──────── Excerpted records
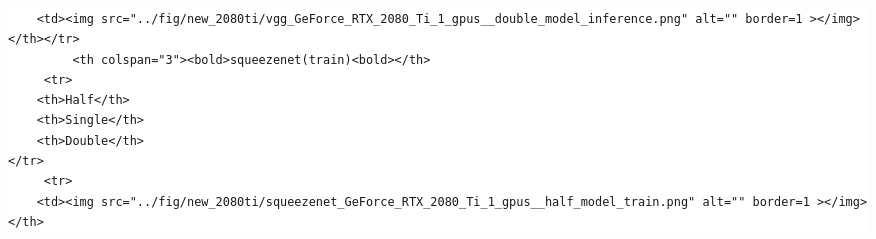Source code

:         <td><img src="../fig/new_2080ti/vgg_GeForce_RTX_2080_Ti_1_gpus__double_model_inference.png" alt="" border=1 ></img></th></tr>
             <th colspan="3"><bold>squeezenet(train)<bold></th> 
         <tr>
        <th>Half</th>
        <th>Single</th>
        <th>Double</th>
    </tr>
         <tr>
        <td><img src="../fig/new_2080ti/squeezenet_GeForce_RTX_2080_Ti_1_gpus__half_model_train.png" alt="" border=1 ></img></th>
────────────────
### Exercise requirements
Set down each of the entries above verbatim, reproducing every line of source text as it stands. Leave the pictures out of your answer.

### Solution for this exercise
Source code

:         <td><img src="../fig/new_2080ti/vgg_GeForce_RTX_2080_Ti_1_gpus__double_model_inference.png" alt="" border=1 ></img></th></tr>
             <th colspan="3"><bold>squeezenet(train)<bold></th> 
         <tr>
        <th>Half</th>
        <th>Single</th>
        <th>Double</th>
    </tr>
         <tr>
        <td><img src="../fig/new_2080ti/squeezenet_GeForce_RTX_2080_Ti_1_gpus__half_model_train.png" alt="" border=1 ></img></th>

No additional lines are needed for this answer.